FCEVs have many of the characteristics that appeal to customers who are accustomed to the convenience and utility of gasoline-powered vehicles. The technology is scalable, meaning a fuel cell stack can be used to power a small car, a minivan, or a bus. The driving range is comparable to that of gasoline-powered vehicles, enabling longer trips in a single stretch. Finally, when it is time to refuel, it only takes 3-5 minutes to refill the hydrogen tank in a FCEV. With an adequate refueling infrastructure, the “range anxiety” that accompanies some of the other advanced technology vehicles will be non-existent with FCEVs.
State policies are playing a significant role as well. California’s Zero Emission Vehicle (ZEV) program, which has been adopted by nine other states, is pushing automakers to produce and sell ZEVs in ever-increasing volumes. These states are poised to require at least 3.3 million ZEVs – plug-in hybrid electric vehicles, battery electric vehicles, and FCEVs – collectively on their roads by 2025.6
Taken together, these programs are driving revolutionary change in personal mobility. But they are destined to fail unless customers are willing to buy the vehicles. Automakers bear the responsibility to design, produce and market cars that meet the demands of discriminating consumers. Significant progress is being made toward achieving that goal. But unless the infrastructure to refuel these advanced technology vehicles is readily available, we will be unable to sell them in the volumes necessary to prompt migration to these more efficient, clean, and sustainable transportation technologies. The burden of defining a strategy to build this new infrastructure lies foremost with the federal government, and the QER is the document in which that direction needs to be outlined.
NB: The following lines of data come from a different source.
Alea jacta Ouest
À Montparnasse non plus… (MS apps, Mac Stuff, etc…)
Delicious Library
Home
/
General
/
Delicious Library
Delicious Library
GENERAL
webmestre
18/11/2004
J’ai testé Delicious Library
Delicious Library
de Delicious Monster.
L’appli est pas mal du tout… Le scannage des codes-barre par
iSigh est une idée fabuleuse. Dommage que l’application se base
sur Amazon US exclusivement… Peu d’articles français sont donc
Currently, hydrogen is being used not only in the nascent fuel cell industry, but also by refineries to produce motor fuels. An infrastructure to move and store hydrogen from its sources of production to the point of retail must be conceived and built for the U.S. to meet its future energy needs and compete in the hydrogen sector already being pursued in Asia and Europe.
Honda understands that the second QER report will include an assessment of the state of advanced technology vehicles and infrastructure. While FCEVs should play a prominent role in that discussion, the infrastructure needs for production, distribution, and storage of hydrogen are substantial. The first QER report, which will focus specifically on electricity and transportation infrastructure needs, should address how hydrogen can enable the federal government and the nation to meet its energy and climate goals.
Thank you for your ongoing work to set our nation on a prosperous, sustainable energy course for the future.